You may not have been around during the Roaring '20s, but images of the Great Depression have been burned into memory because of such works as Dorothea Lange's poignant photo of a "Migrant Mother" and painter Grant Wood's stoic "American Gothic."
But there's more to early 20th-century American art, quite a bit of it generated right here. Through July 18, the Cleveland Museum of Art focuses on more than a dozen local artists who embraced the spirit of their times. Burchfield to Schreckengost: Cleveland Art of the Jazz Age features approximately 60 paintings, sculptures, photographs and decorative arts produced by a range of Cleveland notables between 1914 and 1945.
"[The exhibit explores] how important Cleveland artists attempted to mirror the aesthetics of Jazz Age music," says exhibit curator William Robinson.
To express that emotional gamut, artists relied on brilliant colors and sharp, piercing lines.

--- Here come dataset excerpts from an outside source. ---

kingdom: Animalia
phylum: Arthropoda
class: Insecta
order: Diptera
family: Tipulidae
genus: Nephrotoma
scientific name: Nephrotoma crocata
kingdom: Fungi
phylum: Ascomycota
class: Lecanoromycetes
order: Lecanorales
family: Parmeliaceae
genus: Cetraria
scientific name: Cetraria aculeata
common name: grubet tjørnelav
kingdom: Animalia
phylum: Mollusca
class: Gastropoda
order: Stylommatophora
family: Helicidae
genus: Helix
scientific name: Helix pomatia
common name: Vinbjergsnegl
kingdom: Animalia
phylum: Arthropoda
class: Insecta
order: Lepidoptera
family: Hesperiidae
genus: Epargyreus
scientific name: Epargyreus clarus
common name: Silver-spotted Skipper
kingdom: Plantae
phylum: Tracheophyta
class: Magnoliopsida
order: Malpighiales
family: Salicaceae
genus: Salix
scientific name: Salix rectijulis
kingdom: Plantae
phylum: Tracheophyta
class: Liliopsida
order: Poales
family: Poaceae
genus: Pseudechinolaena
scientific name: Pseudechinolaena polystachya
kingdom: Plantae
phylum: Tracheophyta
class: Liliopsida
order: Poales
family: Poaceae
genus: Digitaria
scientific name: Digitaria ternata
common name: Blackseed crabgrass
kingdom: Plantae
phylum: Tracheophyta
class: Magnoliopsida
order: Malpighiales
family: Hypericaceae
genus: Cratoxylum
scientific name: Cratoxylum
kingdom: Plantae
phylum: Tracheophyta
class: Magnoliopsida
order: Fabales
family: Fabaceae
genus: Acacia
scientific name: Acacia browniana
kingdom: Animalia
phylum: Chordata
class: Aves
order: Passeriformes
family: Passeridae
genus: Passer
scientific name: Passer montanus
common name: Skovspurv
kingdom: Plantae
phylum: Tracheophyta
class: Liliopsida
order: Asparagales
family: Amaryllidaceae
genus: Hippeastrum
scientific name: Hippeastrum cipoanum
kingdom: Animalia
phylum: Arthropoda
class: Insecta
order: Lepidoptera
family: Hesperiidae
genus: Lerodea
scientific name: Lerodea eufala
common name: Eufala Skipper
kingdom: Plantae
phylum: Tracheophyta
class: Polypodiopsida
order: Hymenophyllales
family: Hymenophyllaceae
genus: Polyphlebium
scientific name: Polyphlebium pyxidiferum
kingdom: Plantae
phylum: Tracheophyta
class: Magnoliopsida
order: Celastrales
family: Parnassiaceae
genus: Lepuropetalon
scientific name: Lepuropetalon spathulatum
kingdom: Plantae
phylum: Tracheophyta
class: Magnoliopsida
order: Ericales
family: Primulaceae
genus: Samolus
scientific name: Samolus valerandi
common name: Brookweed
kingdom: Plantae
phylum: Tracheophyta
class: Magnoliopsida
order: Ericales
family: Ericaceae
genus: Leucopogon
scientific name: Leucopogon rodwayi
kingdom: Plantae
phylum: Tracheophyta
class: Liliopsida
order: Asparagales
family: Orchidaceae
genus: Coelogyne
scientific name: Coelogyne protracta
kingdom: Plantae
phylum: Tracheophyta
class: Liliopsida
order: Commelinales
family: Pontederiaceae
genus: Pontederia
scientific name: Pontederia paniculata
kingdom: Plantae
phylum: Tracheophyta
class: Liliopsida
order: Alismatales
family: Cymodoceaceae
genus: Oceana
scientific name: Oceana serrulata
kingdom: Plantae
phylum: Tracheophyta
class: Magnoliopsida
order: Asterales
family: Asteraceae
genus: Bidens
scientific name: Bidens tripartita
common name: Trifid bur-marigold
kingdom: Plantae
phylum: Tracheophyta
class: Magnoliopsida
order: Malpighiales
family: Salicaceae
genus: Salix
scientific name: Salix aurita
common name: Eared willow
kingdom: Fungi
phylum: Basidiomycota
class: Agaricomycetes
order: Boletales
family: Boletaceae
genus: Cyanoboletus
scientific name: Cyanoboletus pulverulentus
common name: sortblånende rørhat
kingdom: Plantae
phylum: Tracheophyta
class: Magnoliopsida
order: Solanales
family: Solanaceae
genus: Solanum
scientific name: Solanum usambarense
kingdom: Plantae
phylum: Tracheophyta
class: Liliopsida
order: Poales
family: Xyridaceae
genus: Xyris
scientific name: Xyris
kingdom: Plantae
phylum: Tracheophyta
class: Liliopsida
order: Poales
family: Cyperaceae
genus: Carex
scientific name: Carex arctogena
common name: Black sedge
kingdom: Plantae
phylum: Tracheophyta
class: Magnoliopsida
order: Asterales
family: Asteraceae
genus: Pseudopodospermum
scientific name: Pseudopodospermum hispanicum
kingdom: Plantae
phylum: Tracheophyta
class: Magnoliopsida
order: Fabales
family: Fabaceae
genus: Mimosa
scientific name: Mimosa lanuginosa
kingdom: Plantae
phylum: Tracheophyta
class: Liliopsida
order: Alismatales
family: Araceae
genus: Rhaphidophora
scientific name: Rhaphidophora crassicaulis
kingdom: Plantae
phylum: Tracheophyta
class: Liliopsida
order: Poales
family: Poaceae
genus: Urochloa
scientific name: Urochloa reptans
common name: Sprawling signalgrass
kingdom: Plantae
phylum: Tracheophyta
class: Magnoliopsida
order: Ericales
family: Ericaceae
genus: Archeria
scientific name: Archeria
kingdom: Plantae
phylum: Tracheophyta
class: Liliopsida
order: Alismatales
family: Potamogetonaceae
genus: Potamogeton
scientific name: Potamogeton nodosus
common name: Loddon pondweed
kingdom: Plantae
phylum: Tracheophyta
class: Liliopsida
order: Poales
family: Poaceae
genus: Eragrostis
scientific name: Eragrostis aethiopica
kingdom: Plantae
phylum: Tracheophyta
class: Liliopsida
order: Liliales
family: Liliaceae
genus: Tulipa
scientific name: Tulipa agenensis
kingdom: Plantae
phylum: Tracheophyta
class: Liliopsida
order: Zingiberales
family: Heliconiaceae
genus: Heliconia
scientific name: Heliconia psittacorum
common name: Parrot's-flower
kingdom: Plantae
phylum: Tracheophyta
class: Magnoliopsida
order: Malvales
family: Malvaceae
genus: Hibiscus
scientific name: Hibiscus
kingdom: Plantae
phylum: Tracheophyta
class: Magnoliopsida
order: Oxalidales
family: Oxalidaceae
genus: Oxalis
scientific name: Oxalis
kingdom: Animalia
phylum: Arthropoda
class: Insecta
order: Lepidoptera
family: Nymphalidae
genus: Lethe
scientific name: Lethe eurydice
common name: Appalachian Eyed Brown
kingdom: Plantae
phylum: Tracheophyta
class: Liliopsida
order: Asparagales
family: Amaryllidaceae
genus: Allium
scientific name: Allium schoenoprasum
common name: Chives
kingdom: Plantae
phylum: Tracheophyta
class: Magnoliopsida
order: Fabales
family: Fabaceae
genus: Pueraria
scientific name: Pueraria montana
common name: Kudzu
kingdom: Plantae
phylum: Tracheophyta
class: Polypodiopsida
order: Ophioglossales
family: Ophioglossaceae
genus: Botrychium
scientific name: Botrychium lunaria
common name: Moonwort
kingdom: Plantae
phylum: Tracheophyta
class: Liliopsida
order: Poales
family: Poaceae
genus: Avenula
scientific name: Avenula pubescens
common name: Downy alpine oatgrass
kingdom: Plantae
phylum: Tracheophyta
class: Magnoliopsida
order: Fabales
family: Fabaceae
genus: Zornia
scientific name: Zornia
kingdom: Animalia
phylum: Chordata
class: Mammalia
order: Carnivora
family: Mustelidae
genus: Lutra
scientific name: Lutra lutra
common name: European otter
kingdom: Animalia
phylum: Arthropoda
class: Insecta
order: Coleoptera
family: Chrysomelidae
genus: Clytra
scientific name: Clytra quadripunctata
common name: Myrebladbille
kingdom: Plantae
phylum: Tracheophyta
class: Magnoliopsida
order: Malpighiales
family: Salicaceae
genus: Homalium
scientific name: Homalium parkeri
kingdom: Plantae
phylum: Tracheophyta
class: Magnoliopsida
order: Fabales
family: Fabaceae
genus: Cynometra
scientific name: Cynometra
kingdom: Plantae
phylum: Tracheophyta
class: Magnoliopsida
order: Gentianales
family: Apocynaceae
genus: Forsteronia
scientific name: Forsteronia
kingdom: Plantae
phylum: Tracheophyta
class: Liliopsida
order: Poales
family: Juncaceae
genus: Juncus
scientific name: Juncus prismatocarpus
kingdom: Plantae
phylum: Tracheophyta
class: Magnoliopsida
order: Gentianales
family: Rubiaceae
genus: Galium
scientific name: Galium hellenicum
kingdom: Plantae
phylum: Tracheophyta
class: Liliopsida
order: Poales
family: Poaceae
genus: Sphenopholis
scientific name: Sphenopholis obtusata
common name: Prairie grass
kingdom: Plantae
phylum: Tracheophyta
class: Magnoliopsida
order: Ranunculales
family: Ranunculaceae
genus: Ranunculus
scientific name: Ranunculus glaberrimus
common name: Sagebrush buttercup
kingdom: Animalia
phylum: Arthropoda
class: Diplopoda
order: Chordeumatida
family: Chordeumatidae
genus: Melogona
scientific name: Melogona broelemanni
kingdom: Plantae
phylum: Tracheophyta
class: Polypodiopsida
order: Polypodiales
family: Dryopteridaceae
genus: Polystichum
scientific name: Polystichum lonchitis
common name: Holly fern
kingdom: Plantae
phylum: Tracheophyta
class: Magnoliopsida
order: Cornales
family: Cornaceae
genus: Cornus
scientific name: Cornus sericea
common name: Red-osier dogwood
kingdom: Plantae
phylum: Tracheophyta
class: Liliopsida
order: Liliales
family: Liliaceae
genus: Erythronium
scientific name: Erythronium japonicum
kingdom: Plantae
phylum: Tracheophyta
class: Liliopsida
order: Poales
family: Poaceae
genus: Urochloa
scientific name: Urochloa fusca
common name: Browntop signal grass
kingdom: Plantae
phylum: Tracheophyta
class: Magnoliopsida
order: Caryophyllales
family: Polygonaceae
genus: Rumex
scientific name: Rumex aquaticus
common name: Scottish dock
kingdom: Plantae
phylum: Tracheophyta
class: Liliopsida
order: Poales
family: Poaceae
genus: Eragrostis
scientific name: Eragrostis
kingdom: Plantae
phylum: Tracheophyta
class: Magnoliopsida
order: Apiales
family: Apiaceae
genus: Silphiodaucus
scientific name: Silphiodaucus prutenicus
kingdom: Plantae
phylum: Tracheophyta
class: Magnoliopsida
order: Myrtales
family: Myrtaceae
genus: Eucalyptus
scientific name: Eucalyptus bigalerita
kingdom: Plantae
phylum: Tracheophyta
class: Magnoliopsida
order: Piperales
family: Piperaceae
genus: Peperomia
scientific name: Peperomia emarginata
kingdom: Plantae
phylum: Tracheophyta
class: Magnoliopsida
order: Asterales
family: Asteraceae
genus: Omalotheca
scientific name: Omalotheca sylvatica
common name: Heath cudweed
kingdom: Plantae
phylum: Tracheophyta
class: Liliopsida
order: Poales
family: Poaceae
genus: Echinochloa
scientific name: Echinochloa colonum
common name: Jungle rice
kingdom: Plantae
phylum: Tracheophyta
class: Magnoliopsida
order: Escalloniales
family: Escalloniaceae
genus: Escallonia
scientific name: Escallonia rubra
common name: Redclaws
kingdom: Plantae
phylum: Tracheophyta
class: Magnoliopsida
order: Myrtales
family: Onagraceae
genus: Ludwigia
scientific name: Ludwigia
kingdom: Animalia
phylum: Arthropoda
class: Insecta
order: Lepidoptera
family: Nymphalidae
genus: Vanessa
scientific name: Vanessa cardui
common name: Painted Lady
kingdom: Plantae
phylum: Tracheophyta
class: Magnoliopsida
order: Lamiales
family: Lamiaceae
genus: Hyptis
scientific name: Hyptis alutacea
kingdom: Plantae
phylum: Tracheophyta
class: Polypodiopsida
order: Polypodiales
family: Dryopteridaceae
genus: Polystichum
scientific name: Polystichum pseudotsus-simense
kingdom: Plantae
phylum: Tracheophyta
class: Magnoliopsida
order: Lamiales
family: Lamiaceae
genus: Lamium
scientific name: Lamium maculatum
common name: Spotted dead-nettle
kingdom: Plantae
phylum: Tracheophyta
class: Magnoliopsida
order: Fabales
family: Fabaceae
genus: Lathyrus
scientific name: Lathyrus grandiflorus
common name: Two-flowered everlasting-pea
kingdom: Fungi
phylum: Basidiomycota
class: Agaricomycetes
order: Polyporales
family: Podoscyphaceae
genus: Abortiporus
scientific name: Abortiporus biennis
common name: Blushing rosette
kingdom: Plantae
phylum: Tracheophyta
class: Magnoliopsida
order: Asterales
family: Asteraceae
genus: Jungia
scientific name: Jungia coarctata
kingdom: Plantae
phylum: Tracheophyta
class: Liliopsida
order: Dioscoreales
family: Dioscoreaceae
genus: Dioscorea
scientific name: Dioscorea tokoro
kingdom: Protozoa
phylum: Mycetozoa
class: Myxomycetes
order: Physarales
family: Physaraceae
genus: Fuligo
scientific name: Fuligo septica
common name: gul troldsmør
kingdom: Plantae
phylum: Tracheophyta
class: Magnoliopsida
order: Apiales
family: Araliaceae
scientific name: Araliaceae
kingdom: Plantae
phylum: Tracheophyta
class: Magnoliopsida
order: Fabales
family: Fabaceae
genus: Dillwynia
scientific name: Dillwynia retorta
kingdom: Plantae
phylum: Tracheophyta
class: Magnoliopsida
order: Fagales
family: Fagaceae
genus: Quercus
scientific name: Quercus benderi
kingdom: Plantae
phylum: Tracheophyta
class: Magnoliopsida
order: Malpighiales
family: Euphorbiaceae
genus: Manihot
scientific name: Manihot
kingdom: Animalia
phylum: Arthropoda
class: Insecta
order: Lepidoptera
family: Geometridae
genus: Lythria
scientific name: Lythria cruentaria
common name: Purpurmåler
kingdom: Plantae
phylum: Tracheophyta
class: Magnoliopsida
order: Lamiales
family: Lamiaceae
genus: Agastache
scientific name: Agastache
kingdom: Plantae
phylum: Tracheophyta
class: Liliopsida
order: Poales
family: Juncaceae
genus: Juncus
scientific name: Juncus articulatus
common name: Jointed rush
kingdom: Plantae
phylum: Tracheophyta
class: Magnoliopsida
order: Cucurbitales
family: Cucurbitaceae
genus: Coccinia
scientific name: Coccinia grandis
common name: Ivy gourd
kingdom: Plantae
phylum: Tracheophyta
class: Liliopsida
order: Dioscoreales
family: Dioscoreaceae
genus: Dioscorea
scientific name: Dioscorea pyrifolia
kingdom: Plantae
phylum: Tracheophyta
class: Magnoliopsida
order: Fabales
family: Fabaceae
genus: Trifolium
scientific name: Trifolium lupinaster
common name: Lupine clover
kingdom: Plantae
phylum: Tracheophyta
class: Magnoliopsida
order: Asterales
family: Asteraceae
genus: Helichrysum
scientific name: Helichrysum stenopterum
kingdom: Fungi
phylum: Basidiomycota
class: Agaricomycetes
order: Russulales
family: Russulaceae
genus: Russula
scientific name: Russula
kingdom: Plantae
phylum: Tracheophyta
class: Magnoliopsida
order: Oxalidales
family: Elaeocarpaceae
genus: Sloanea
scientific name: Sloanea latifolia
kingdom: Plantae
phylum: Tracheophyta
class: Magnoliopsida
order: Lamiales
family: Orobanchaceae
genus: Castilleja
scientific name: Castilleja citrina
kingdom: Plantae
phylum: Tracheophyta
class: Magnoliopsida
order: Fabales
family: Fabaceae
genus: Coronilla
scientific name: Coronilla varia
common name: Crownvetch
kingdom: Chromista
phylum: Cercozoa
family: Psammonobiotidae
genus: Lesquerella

In his signature piece, "New Yorker" (also known as "The Jazz Bowl"), ceramist Viktor Schreckengost depicts energy with whimsical carvings against a bold blue background.
"He combined very innovative techniques with Art Deco style and a sense of humor," Robinson says. "[Many of] his works are quite lively and amusing."
sn the melancholy end of the spectrum, Charles Burchfield's "Church Bells Ringing, Rainy Winter Night" illustrates the sound that frightened him as a child lying in bed on Christmas Eve. The watercolorist used ink, crayon and black and gray washes to convey his feelings.
"He's exceptionally creative and developed a style that's unique from those of any other American artist," Robinson says. "His paintings are extremely expressive, and he often based [them] on sound [and] temperature."
The curator adds that Margaret Bourke-White "was attracted to subjects that were not being exploited to their full extent by other photographers." In "Terminal Tower, Cleveland," haze from a nearby smokestack obscures the skyscraper.
"Today, we see that and we think pollution," notes Robinson. "They thought power."